Since \(G\setminus \overline{O}_{n}\) is a measurable set included in \(\Omega \setminus \overline{O}_{n}\), (3.2) for measurable sets provides the estimate

$$ \iint _{ ( G\setminus \overline{O}_{n} ) \times ( G \setminus \overline{O}_{n} ) }\xi \bigl( x^{\prime },x \bigr) \,dx^{ \prime }\,dx\geq \int _{G\setminus \overline{O}_{n}} \bigl\vert \nabla u ( x ) \bigr\vert ^{p}\,dx, $$

which straightforwardly implies

$$ \lim_{\delta \rightarrow 0} \iint _{G\times G}\xi _{\delta } \bigl( x^{ \prime },x \bigr)\,dx^{\prime }\,dx\geq \int _{G\setminus \overline{O}_{n}} \bigl\vert \nabla u ( x ) \bigr\vert ^{p}\,dx. $$

By letting \(n\rightarrow \infty \), we finish the proof of (1.4).
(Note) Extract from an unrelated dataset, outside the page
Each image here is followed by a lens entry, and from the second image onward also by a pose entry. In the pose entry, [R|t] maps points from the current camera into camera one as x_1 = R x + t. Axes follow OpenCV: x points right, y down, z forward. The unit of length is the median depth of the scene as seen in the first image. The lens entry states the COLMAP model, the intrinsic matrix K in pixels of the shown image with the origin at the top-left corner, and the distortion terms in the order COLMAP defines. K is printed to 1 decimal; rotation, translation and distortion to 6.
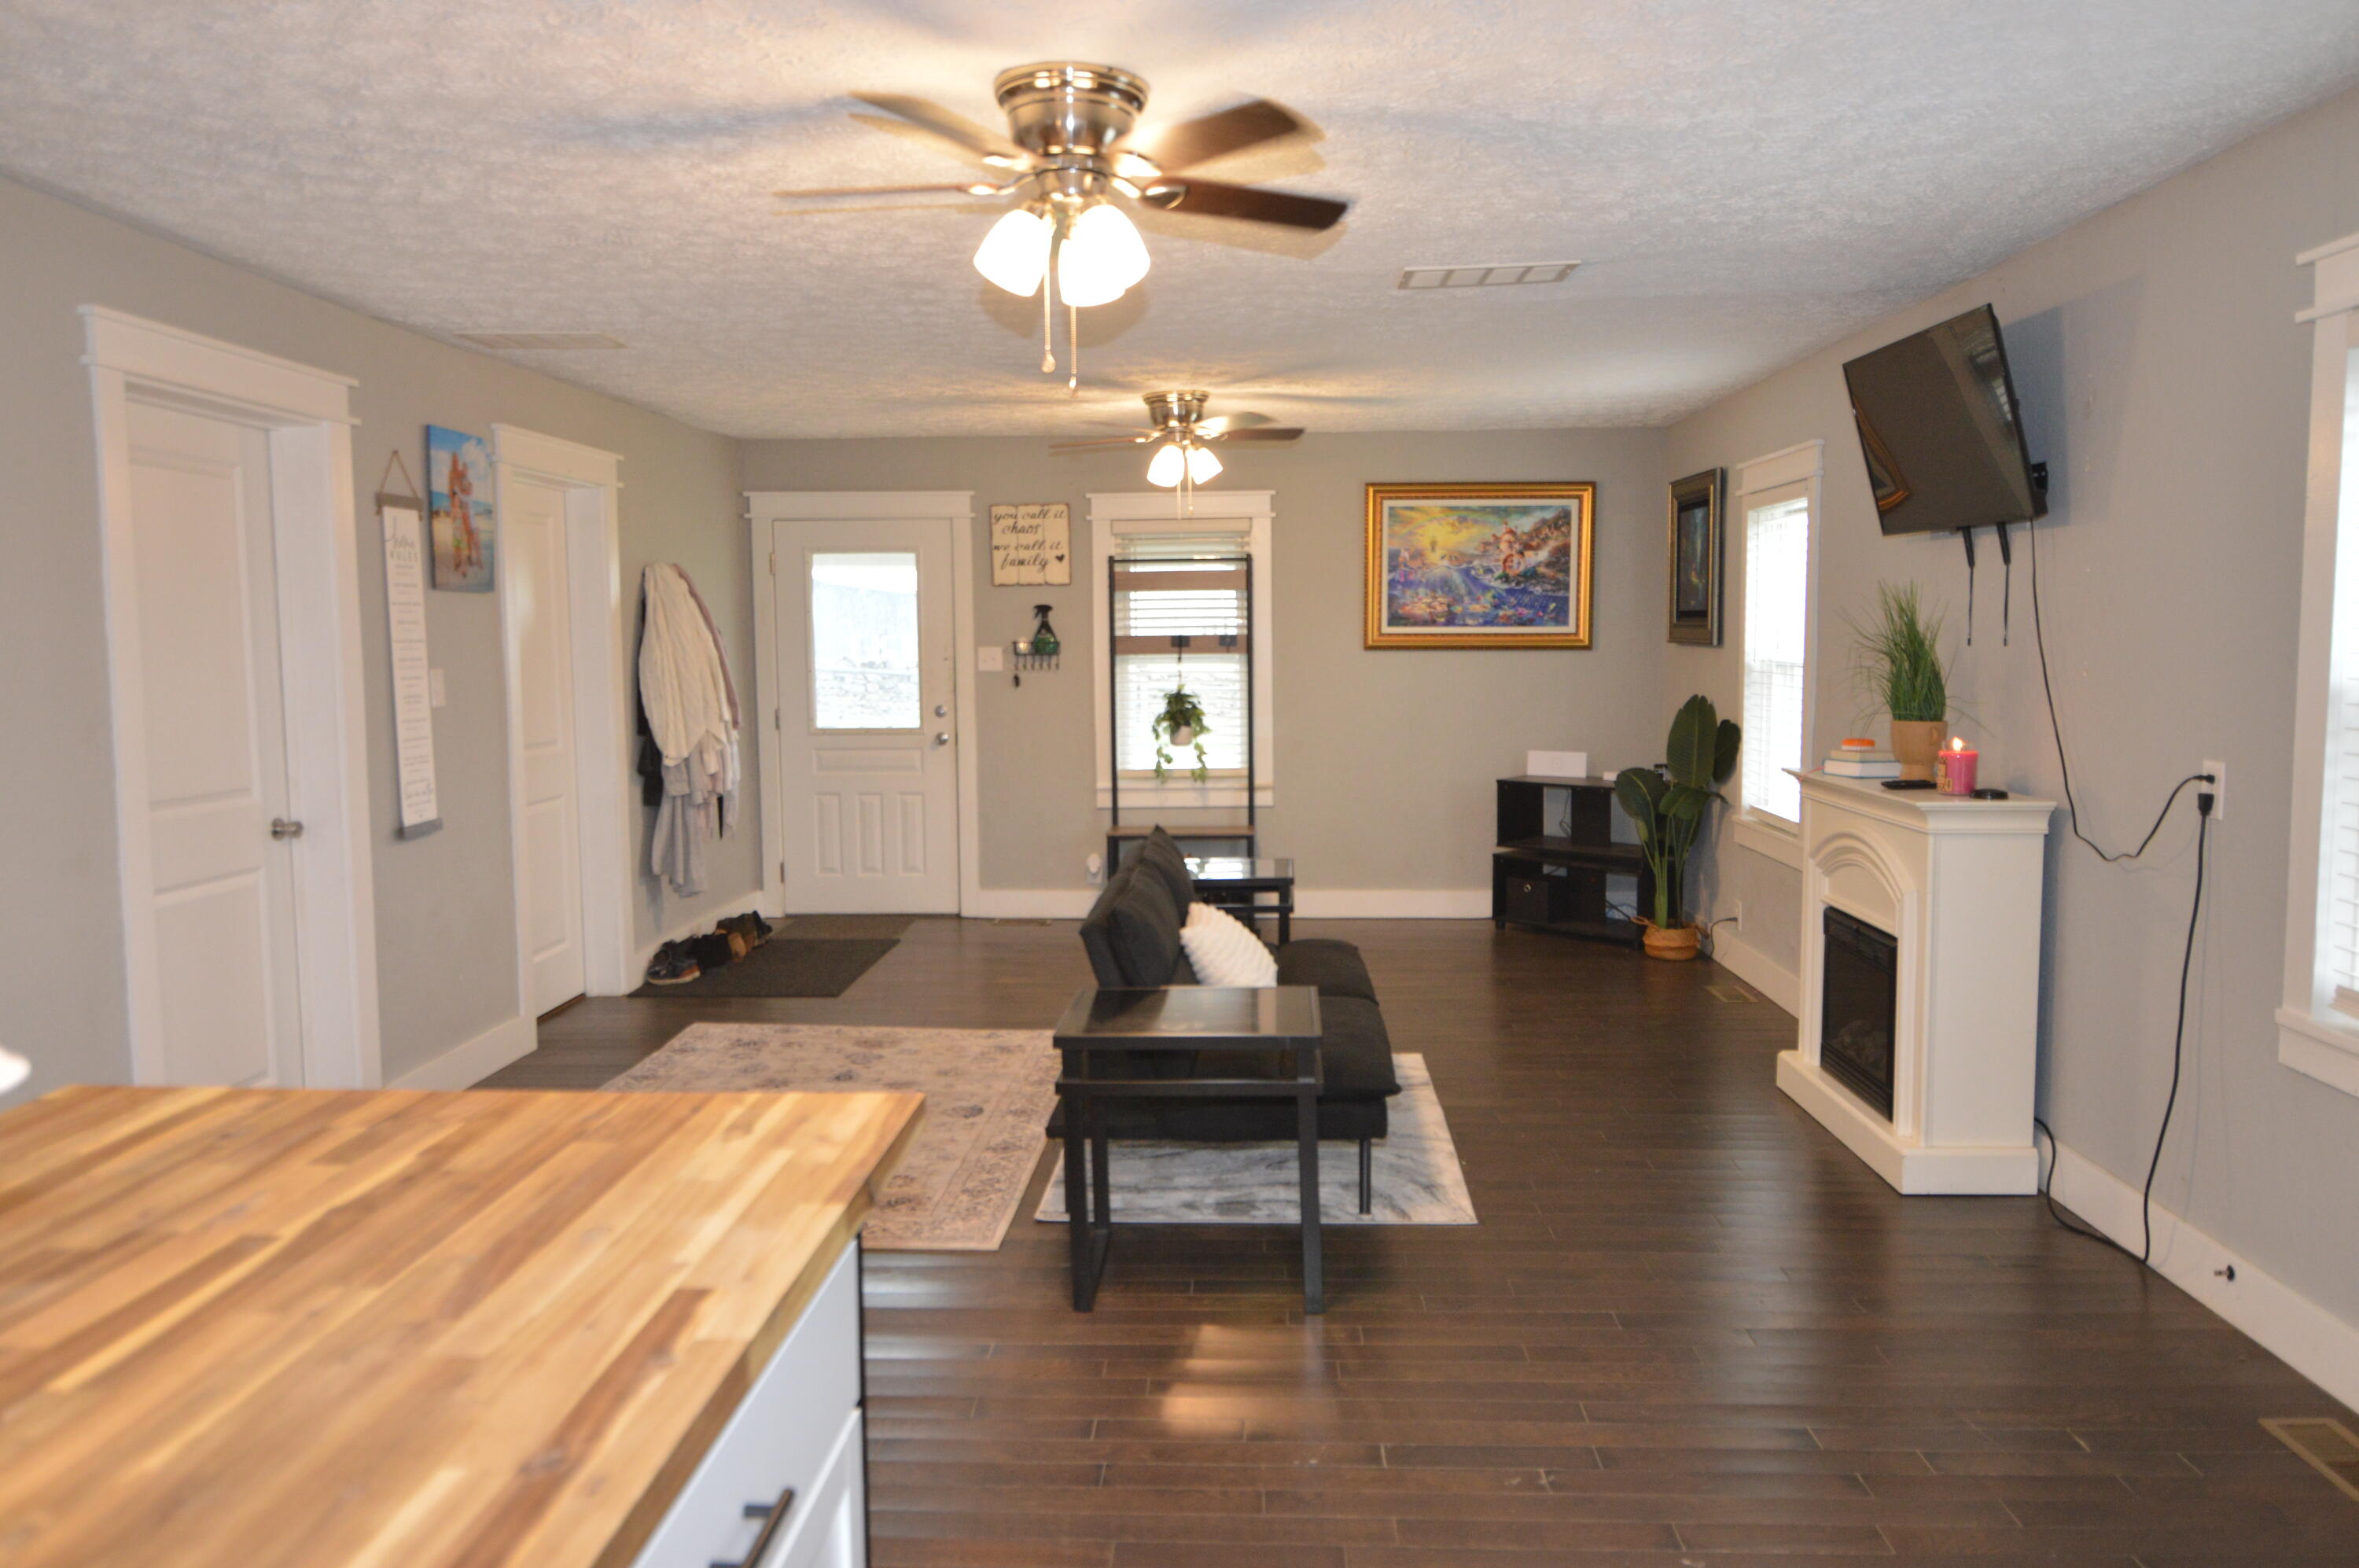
lens RADIAL K [[1621.0, 0, 1184.2], [0, 1621.0, 780.3], [0, 0, 1]] dist [0.017666, -0.032053]
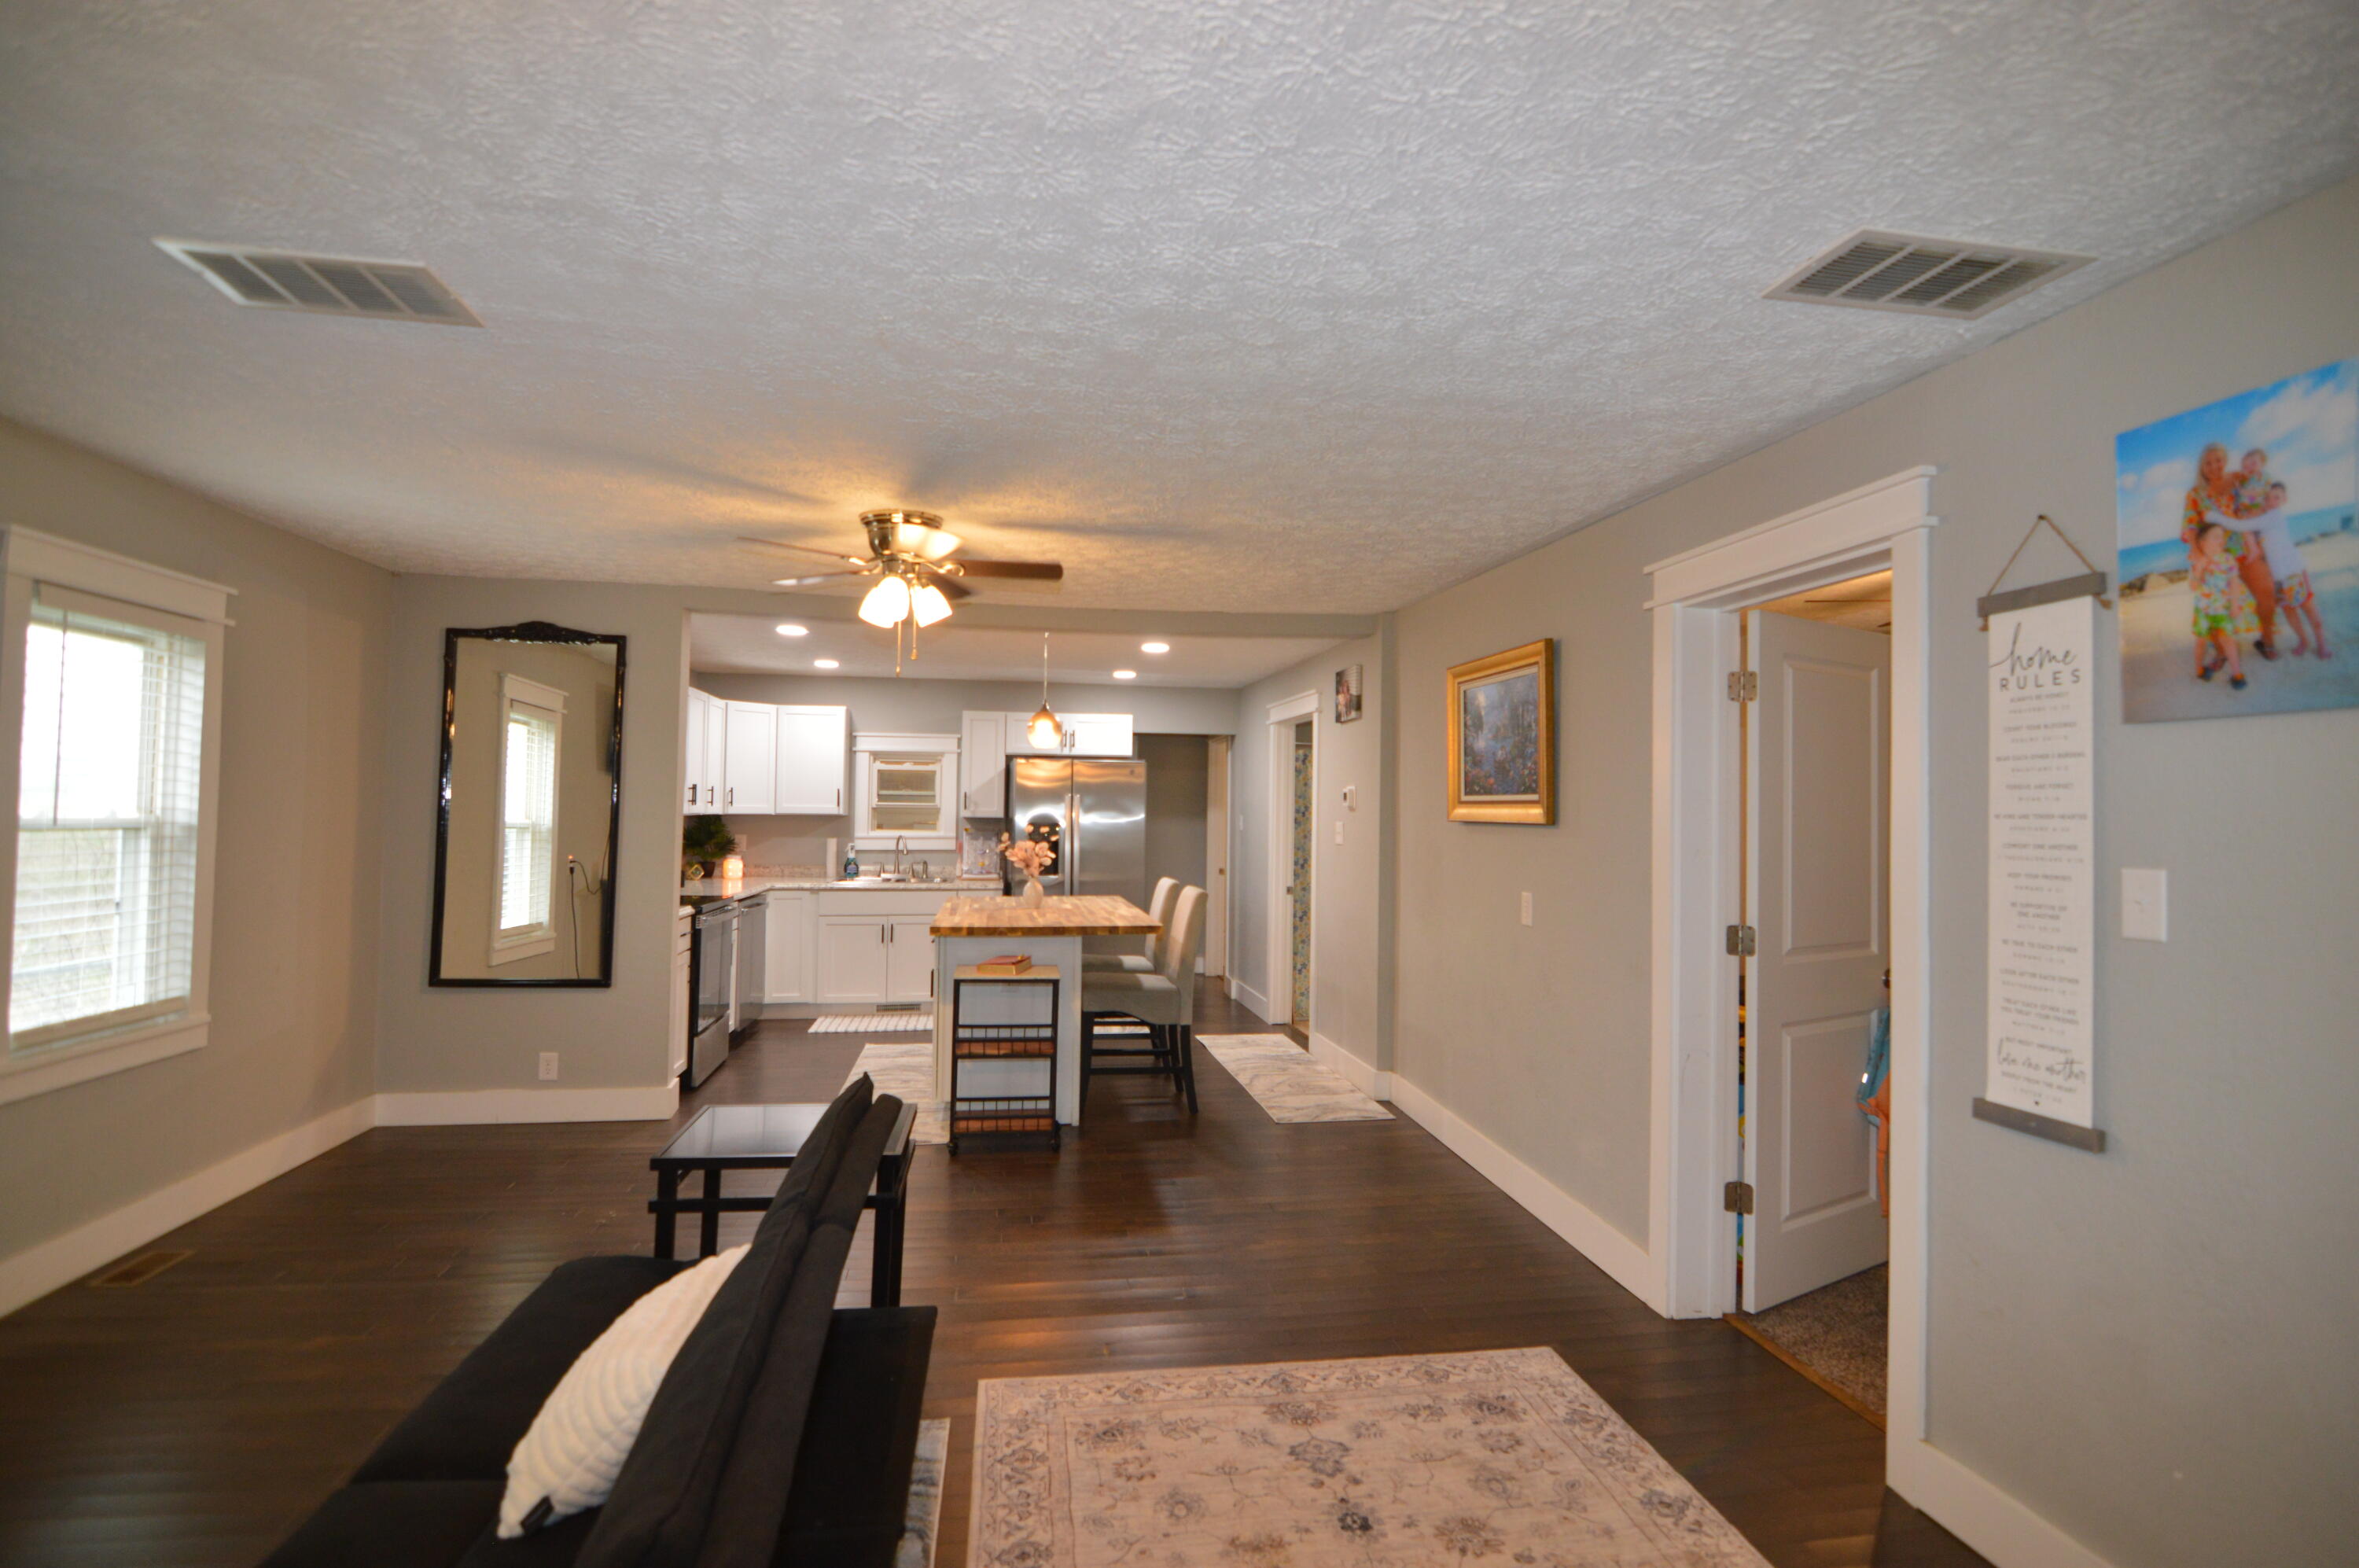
lens RADIAL K [[1152.9, 0, 1184.1], [0, 1152.9, 777.8], [0, 0, 1]] dist [-0.002493, -0.010496]
pose [[-0.979139, -0.013233, -0.202760, -0.048497], [-0.025595, 0.997961, 0.058471, -0.081629], [0.201573, 0.062441, -0.977481, 0.944870]]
To avoid the hypothesis \(\vert \partial \Omega \vert =0\), we proceed as in the previous section.

The analysis performed when proving a corollary in Sect. 3.1 from [2, p. 8] is correct and therefore serves to assert that (1.3) is valid for all measurable functions h.

All the changes requested are implemented in this correction.